In realtà sono più di quattro anni. Il mio libro precedente, La misura degli anni, risale infatti al 2017 ed era una raccolta poetica. Gli anni intercorsi dal precedente romanzo, Questa non è la mia patria, sempre pubblicato con Galaad Edizioni, sono nove. Ma la pratica della scrittura narrativa non si è mai arrestata. Il mercato del vento aveva raggiunto proporzioni molto più ampie delle attuali, e solo dopo una lunga serie di revisioni è giunto a una misura che supera di poco le duecento pagine. Oltre al lavoro di affinamento stilistico, interi capitoli sono stati scartati avendo di mira una maggiore compattezza. Il libro può considerarsi il seguito di Pesce d’aprile a Conakry, del 2013, dove iniziava quel movimento geografico e interiore tra Europa e Africa che contraddistingue anche questo lavoro. Quanto al titolo, verso la fine del romanzo il protagonista arriva in un mercato di Dakar, il Marché Ngalau, che in wolof, la lingua più diffusa in Senegal, significa il mercato del vento. Mi è parsa una buona metafora, capace di condensare molteplici significati, primo fra tutti quello dell’esperienza di un uomo di fronte allo spettacolo così meravigliosamente fragile e passeggero della vita.

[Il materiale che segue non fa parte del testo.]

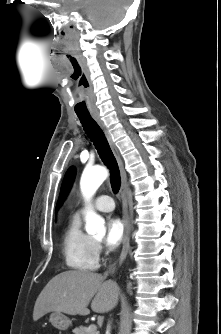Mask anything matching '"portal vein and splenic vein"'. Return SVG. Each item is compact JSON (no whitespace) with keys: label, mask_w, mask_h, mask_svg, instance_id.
<instances>
[{"label":"portal vein and splenic vein","mask_w":221,"mask_h":334,"mask_svg":"<svg viewBox=\"0 0 221 334\" xmlns=\"http://www.w3.org/2000/svg\"><path fill=\"white\" fill-rule=\"evenodd\" d=\"M96 330H97V327H96L95 324L89 325V327H88V331L89 332H95Z\"/></svg>","instance_id":"18ae733b"}]
</instances>
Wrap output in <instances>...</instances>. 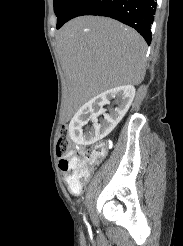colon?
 <instances>
[{"label": "colon", "mask_w": 183, "mask_h": 246, "mask_svg": "<svg viewBox=\"0 0 183 246\" xmlns=\"http://www.w3.org/2000/svg\"><path fill=\"white\" fill-rule=\"evenodd\" d=\"M72 142L67 127L59 132L56 150L60 159V169L70 179V191L77 192L82 189L83 183L89 175L90 167L99 161L105 154L104 144L93 146L76 156L67 157Z\"/></svg>", "instance_id": "1"}]
</instances>
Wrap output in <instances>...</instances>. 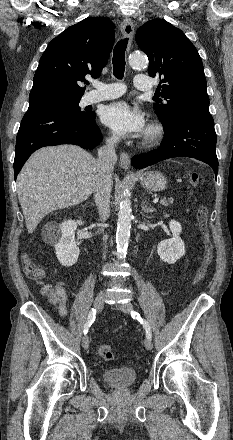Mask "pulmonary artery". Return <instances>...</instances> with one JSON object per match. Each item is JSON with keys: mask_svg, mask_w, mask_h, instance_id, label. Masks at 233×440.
I'll return each mask as SVG.
<instances>
[{"mask_svg": "<svg viewBox=\"0 0 233 440\" xmlns=\"http://www.w3.org/2000/svg\"><path fill=\"white\" fill-rule=\"evenodd\" d=\"M134 86L136 89L141 91H151L152 86L148 81V76L146 75H136L134 77ZM125 92L124 85L120 83H100L98 85V90L91 91L86 96L87 103H96L100 101L115 99L120 97Z\"/></svg>", "mask_w": 233, "mask_h": 440, "instance_id": "pulmonary-artery-1", "label": "pulmonary artery"}]
</instances>
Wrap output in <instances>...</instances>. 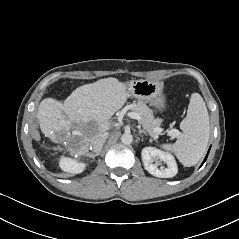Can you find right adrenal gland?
<instances>
[{
  "mask_svg": "<svg viewBox=\"0 0 239 239\" xmlns=\"http://www.w3.org/2000/svg\"><path fill=\"white\" fill-rule=\"evenodd\" d=\"M90 157L94 158V157H95V155H90Z\"/></svg>",
  "mask_w": 239,
  "mask_h": 239,
  "instance_id": "right-adrenal-gland-1",
  "label": "right adrenal gland"
}]
</instances>
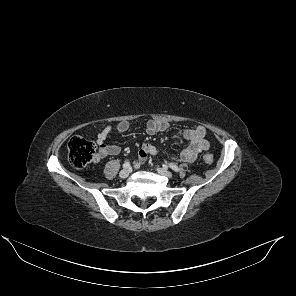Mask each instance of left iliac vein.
Listing matches in <instances>:
<instances>
[{
    "mask_svg": "<svg viewBox=\"0 0 296 296\" xmlns=\"http://www.w3.org/2000/svg\"><path fill=\"white\" fill-rule=\"evenodd\" d=\"M157 172L167 178H171L173 176L170 171L164 168H157Z\"/></svg>",
    "mask_w": 296,
    "mask_h": 296,
    "instance_id": "4c4485c4",
    "label": "left iliac vein"
}]
</instances>
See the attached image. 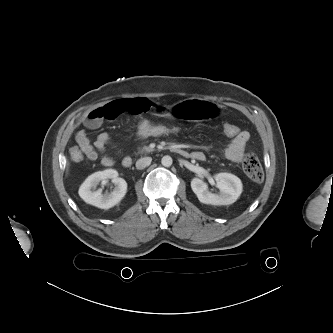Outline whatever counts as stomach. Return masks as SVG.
Instances as JSON below:
<instances>
[{
    "label": "stomach",
    "instance_id": "obj_1",
    "mask_svg": "<svg viewBox=\"0 0 333 333\" xmlns=\"http://www.w3.org/2000/svg\"><path fill=\"white\" fill-rule=\"evenodd\" d=\"M171 106V113L169 116H173L178 121L187 119H200V118H215L219 114V106L215 102H192L189 104L181 103L176 106ZM168 117V116H167Z\"/></svg>",
    "mask_w": 333,
    "mask_h": 333
}]
</instances>
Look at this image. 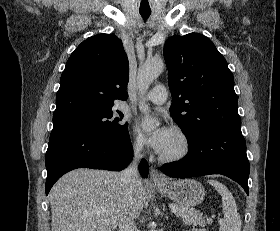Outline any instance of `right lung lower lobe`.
Here are the masks:
<instances>
[{
	"label": "right lung lower lobe",
	"instance_id": "1",
	"mask_svg": "<svg viewBox=\"0 0 280 231\" xmlns=\"http://www.w3.org/2000/svg\"><path fill=\"white\" fill-rule=\"evenodd\" d=\"M132 152L128 131L118 136H106L79 129L52 130L45 158L46 195L63 174L76 168L120 171L130 163ZM139 170L143 177H147L145 160Z\"/></svg>",
	"mask_w": 280,
	"mask_h": 231
}]
</instances>
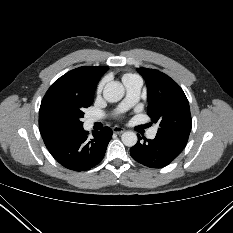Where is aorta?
Returning <instances> with one entry per match:
<instances>
[{"instance_id":"aorta-1","label":"aorta","mask_w":233,"mask_h":233,"mask_svg":"<svg viewBox=\"0 0 233 233\" xmlns=\"http://www.w3.org/2000/svg\"><path fill=\"white\" fill-rule=\"evenodd\" d=\"M125 90L120 82L112 81L105 85L103 97L108 102H118L124 96ZM121 140L125 146L132 147L137 143V135L132 131H126L122 134Z\"/></svg>"}]
</instances>
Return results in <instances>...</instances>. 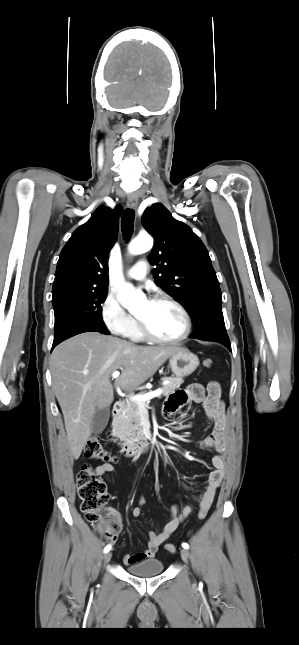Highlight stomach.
I'll list each match as a JSON object with an SVG mask.
<instances>
[{
	"label": "stomach",
	"instance_id": "stomach-1",
	"mask_svg": "<svg viewBox=\"0 0 299 645\" xmlns=\"http://www.w3.org/2000/svg\"><path fill=\"white\" fill-rule=\"evenodd\" d=\"M169 365L172 372L177 377L182 378L191 375L197 369L199 359L189 350L181 349L170 357Z\"/></svg>",
	"mask_w": 299,
	"mask_h": 645
}]
</instances>
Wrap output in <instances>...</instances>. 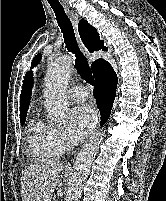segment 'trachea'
<instances>
[{"label":"trachea","mask_w":166,"mask_h":201,"mask_svg":"<svg viewBox=\"0 0 166 201\" xmlns=\"http://www.w3.org/2000/svg\"><path fill=\"white\" fill-rule=\"evenodd\" d=\"M58 23V26L63 33L64 43L69 52L73 53L76 57L75 68L77 69L80 77L87 81V83L95 86L94 77L87 63L85 56L81 53L78 48L77 41L74 34L72 23L66 15L63 7L51 6Z\"/></svg>","instance_id":"3493384b"}]
</instances>
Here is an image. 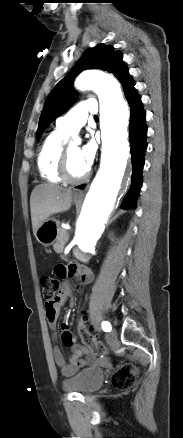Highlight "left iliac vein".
Wrapping results in <instances>:
<instances>
[{"instance_id": "1", "label": "left iliac vein", "mask_w": 183, "mask_h": 438, "mask_svg": "<svg viewBox=\"0 0 183 438\" xmlns=\"http://www.w3.org/2000/svg\"><path fill=\"white\" fill-rule=\"evenodd\" d=\"M117 339V334L115 330H112L109 334H107V340L110 343H115Z\"/></svg>"}]
</instances>
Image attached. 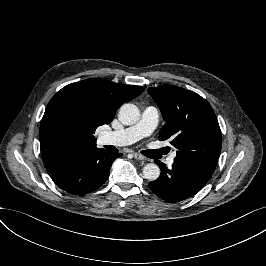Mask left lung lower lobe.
<instances>
[{"mask_svg": "<svg viewBox=\"0 0 266 266\" xmlns=\"http://www.w3.org/2000/svg\"><path fill=\"white\" fill-rule=\"evenodd\" d=\"M161 175L149 183V188L163 200L174 203L195 195L211 179L212 171L186 161L175 160L172 168L155 161Z\"/></svg>", "mask_w": 266, "mask_h": 266, "instance_id": "1", "label": "left lung lower lobe"}]
</instances>
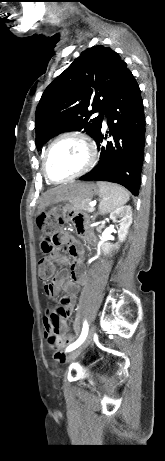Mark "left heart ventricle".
Listing matches in <instances>:
<instances>
[{
  "instance_id": "left-heart-ventricle-1",
  "label": "left heart ventricle",
  "mask_w": 165,
  "mask_h": 461,
  "mask_svg": "<svg viewBox=\"0 0 165 461\" xmlns=\"http://www.w3.org/2000/svg\"><path fill=\"white\" fill-rule=\"evenodd\" d=\"M87 154L79 140L64 139L51 149L46 167L51 178L59 180L68 177L86 163Z\"/></svg>"
}]
</instances>
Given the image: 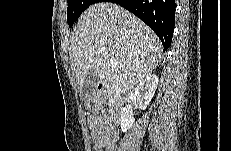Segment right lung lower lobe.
I'll return each mask as SVG.
<instances>
[{"instance_id": "obj_1", "label": "right lung lower lobe", "mask_w": 231, "mask_h": 151, "mask_svg": "<svg viewBox=\"0 0 231 151\" xmlns=\"http://www.w3.org/2000/svg\"><path fill=\"white\" fill-rule=\"evenodd\" d=\"M106 1L116 3L139 17L157 34L164 50L170 47L175 24V0H98Z\"/></svg>"}]
</instances>
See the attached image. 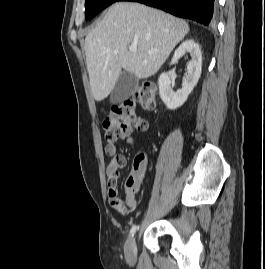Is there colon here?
<instances>
[{
	"mask_svg": "<svg viewBox=\"0 0 265 269\" xmlns=\"http://www.w3.org/2000/svg\"><path fill=\"white\" fill-rule=\"evenodd\" d=\"M157 89L153 83H143L130 99L112 107L103 121L104 138L112 143L129 135L134 129H141L144 123L136 115V107L153 110L156 105Z\"/></svg>",
	"mask_w": 265,
	"mask_h": 269,
	"instance_id": "colon-1",
	"label": "colon"
}]
</instances>
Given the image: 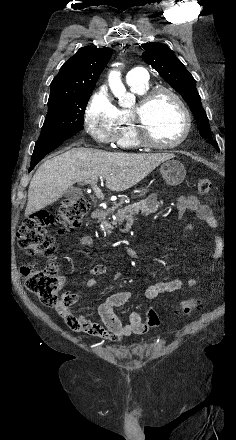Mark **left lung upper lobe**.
Returning a JSON list of instances; mask_svg holds the SVG:
<instances>
[{"label":"left lung upper lobe","mask_w":236,"mask_h":440,"mask_svg":"<svg viewBox=\"0 0 236 440\" xmlns=\"http://www.w3.org/2000/svg\"><path fill=\"white\" fill-rule=\"evenodd\" d=\"M141 46L144 50L142 53L143 60L181 94L197 120L200 135L211 140L212 135L208 118L202 108L201 98L197 92L193 76L168 46L157 42H150Z\"/></svg>","instance_id":"obj_1"}]
</instances>
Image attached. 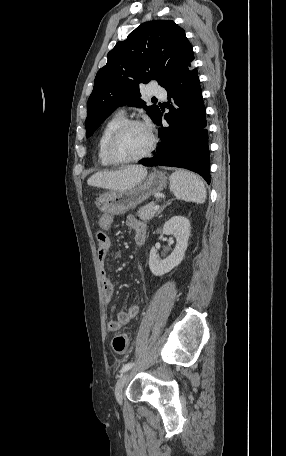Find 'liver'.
<instances>
[{"label": "liver", "mask_w": 286, "mask_h": 456, "mask_svg": "<svg viewBox=\"0 0 286 456\" xmlns=\"http://www.w3.org/2000/svg\"><path fill=\"white\" fill-rule=\"evenodd\" d=\"M146 176L145 167L131 165L117 171H99L87 180V184L112 191H124L140 184Z\"/></svg>", "instance_id": "liver-1"}]
</instances>
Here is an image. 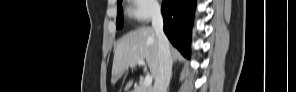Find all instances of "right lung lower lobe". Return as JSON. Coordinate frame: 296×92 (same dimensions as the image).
<instances>
[{
  "mask_svg": "<svg viewBox=\"0 0 296 92\" xmlns=\"http://www.w3.org/2000/svg\"><path fill=\"white\" fill-rule=\"evenodd\" d=\"M196 0L163 1L164 32L180 52L190 57V32Z\"/></svg>",
  "mask_w": 296,
  "mask_h": 92,
  "instance_id": "obj_1",
  "label": "right lung lower lobe"
}]
</instances>
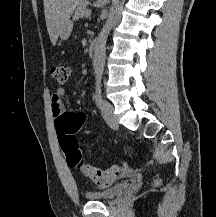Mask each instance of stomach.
I'll use <instances>...</instances> for the list:
<instances>
[{
    "mask_svg": "<svg viewBox=\"0 0 216 217\" xmlns=\"http://www.w3.org/2000/svg\"><path fill=\"white\" fill-rule=\"evenodd\" d=\"M72 28H73V23L72 21H68L67 23H65L64 27L62 28V30L60 31V38L62 40H67L72 32Z\"/></svg>",
    "mask_w": 216,
    "mask_h": 217,
    "instance_id": "obj_1",
    "label": "stomach"
}]
</instances>
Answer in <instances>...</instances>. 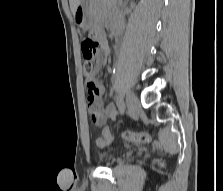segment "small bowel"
Listing matches in <instances>:
<instances>
[{
  "label": "small bowel",
  "mask_w": 223,
  "mask_h": 191,
  "mask_svg": "<svg viewBox=\"0 0 223 191\" xmlns=\"http://www.w3.org/2000/svg\"><path fill=\"white\" fill-rule=\"evenodd\" d=\"M123 24L117 21L115 26V31L120 33L122 31ZM94 36L98 39L100 45L102 46V54L98 56L96 60V69L99 70L105 65V56L108 54V46L105 40V35L103 30L98 27L93 32ZM93 81L95 88L91 89L88 83ZM88 97H87V107L92 121L96 125H102L106 120H114L117 116L116 108L113 104L104 105L101 95L104 92V84L101 80L91 79L87 81Z\"/></svg>",
  "instance_id": "small-bowel-1"
}]
</instances>
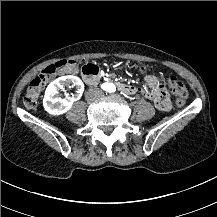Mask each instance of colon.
Returning <instances> with one entry per match:
<instances>
[{
	"mask_svg": "<svg viewBox=\"0 0 217 217\" xmlns=\"http://www.w3.org/2000/svg\"><path fill=\"white\" fill-rule=\"evenodd\" d=\"M78 71V63L75 60L63 59L51 64L50 68L42 71L41 76H37L29 83L23 97V104L27 109H35L38 103V95L42 88H49L55 80L64 79L67 74H75ZM164 85L170 88L175 94L177 106H183L189 96L186 85L175 77H168Z\"/></svg>",
	"mask_w": 217,
	"mask_h": 217,
	"instance_id": "5ec220e1",
	"label": "colon"
}]
</instances>
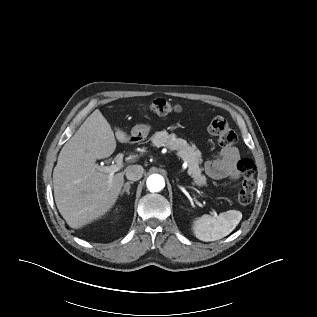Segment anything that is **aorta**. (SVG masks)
<instances>
[{"label": "aorta", "mask_w": 317, "mask_h": 317, "mask_svg": "<svg viewBox=\"0 0 317 317\" xmlns=\"http://www.w3.org/2000/svg\"><path fill=\"white\" fill-rule=\"evenodd\" d=\"M147 188L150 192H159L165 187V180L159 174H152L147 178Z\"/></svg>", "instance_id": "1"}]
</instances>
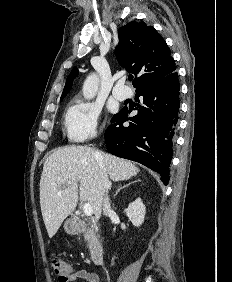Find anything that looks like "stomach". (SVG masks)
<instances>
[{"label": "stomach", "instance_id": "1", "mask_svg": "<svg viewBox=\"0 0 232 282\" xmlns=\"http://www.w3.org/2000/svg\"><path fill=\"white\" fill-rule=\"evenodd\" d=\"M78 224L76 222L75 219L73 218H70V219H67L64 223V230L68 233V234H75L78 230Z\"/></svg>", "mask_w": 232, "mask_h": 282}]
</instances>
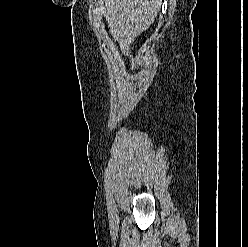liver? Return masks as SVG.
<instances>
[{"mask_svg":"<svg viewBox=\"0 0 248 247\" xmlns=\"http://www.w3.org/2000/svg\"><path fill=\"white\" fill-rule=\"evenodd\" d=\"M160 5V0H105L104 17L109 33L119 42L123 54H128L134 37L154 22Z\"/></svg>","mask_w":248,"mask_h":247,"instance_id":"1","label":"liver"}]
</instances>
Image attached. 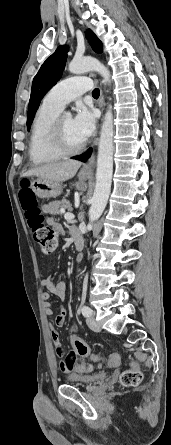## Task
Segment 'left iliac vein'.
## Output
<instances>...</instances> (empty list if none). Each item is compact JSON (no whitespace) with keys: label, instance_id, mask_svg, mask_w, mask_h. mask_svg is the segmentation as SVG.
I'll return each mask as SVG.
<instances>
[{"label":"left iliac vein","instance_id":"left-iliac-vein-1","mask_svg":"<svg viewBox=\"0 0 171 445\" xmlns=\"http://www.w3.org/2000/svg\"><path fill=\"white\" fill-rule=\"evenodd\" d=\"M86 322H87L88 327H89L92 331H94V332H100L101 327H100L99 323L95 321L94 316H93L92 314H91V316H89V317L86 319Z\"/></svg>","mask_w":171,"mask_h":445}]
</instances>
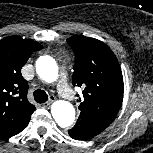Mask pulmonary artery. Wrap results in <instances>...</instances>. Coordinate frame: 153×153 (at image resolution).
<instances>
[{
	"mask_svg": "<svg viewBox=\"0 0 153 153\" xmlns=\"http://www.w3.org/2000/svg\"><path fill=\"white\" fill-rule=\"evenodd\" d=\"M57 89L62 97L69 100L74 98L73 92L67 83L66 74L64 72H61L60 79L57 84Z\"/></svg>",
	"mask_w": 153,
	"mask_h": 153,
	"instance_id": "1",
	"label": "pulmonary artery"
}]
</instances>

Quanto è sottile il filo che lega l’autobiografia alla finzione narrativa?
Si tratta di un filo estremamente sottile ed estremamente tenace. La scrittura, se ha aspirazioni letterarie, non è mai un banale calco del vissuto. Lo stesso processo del ricordare è una ricostruzione immaginifica di quanto è successo nella vita cosiddetta reale. Ci sono corrispondenze, più o meno notevoli, tra narrazione e vissuto, anche in libri che appaiono a tutta prima distanti dalla vita dell’autore, ma è ciò che succede lungo quel filo che veramente conta. È lì che nasce il romanzo, nella rielaborazione linguistica, dove in un certo senso si inventa il passato. Benché ne Il mercato del vento lo spunto autografico risulti evidente, specie ai quei lettori che un poco mi conoscono, trovo la questione dei risvolti autobiografici piuttosto oziosa, un motivo di curiosità legittima ma che non ha molto a che fare con la riuscita dell’opera. Narrare di sé è creare il personaggio di se stessi. Il dilemma dell’identità è uno dei fulcri del libro, che narra eventi accaduti lungo un arco temporale di oltre trent’anni, oscillando continuamente tra epoche diverse. Il narratore si racconta a volte in prima e a volte in terza persona, sfogliando come una rosa le immagini di sé che via via si sono accumulate nel corso della sua esistenza fino a ritrovarsi nudo, in una condizione da cui contempla passato e presente quasi fossero frammenti di una pellicola filmica. Un percorso di disillusione che apre le porte a quell’avventura spirituale cui si accenna anche nel risvolto di copertina.
L’Africa è un continente in cui la povertà è diffusa, ma è anche una terra generosa di suggestioni. Qual è lo spettacolo che si pone dinanzi agli occhi di un uomo che osserva una realtà che ben conosce a distanza di tanti anni?
Trattandosi di un continente vastissimo e scarsamente frequentato dagli occidentali, bisogna fare molta attenzione a non incorrere in facili stereotipi riguardo all’Africa. Viviamo in un mondo che si professa globalizzato, anche se ad essere globalizzate sono soprattutto le immagini trasmesse dai media a discapito dell’esperienza diretta, un fatto che ci rende infarciti di opinioni e carenti di sapere. La domanda in merito a ciò che è per me lo spettacolo dell’Africa dopo vent’anni di frequentazione apre contesti tanto vasti che mi è impossibile condensare una risposta in poche battute. Ma se dovessi scavare in fondo alle mie sensazioni, direi che ci sono almeno due cose che un africano non ha perso e che qui in Occidente diventano sempre più rare: la capacità di godere pienamente del tempo, di immergersi senza riserve nel qui e ora, e il senso del soprannaturale. Un senso vivo, ancestrale, al di là di fedi o confessioni specifiche.
Qual è il messaggio che vorresti percepisse il lettore leggendo “Il mercato del vento”?
Non credo che la letteratura debba prefiggersi messaggi precisi. È piuttosto un modo di condividere esperienze attraverso una finzione. Mi accontenterei di riuscire a coinvolgere il lettore nelle storie che scrivo e di accompagnarlo in un mondo che forse non conosce. Produrre qualche goccia di meraviglia. Ecco, mi basterebbe questo. Cosa poi queste gocce significhino nella vita dei lettori, preferirei eventualmente ascoltarlo da loro.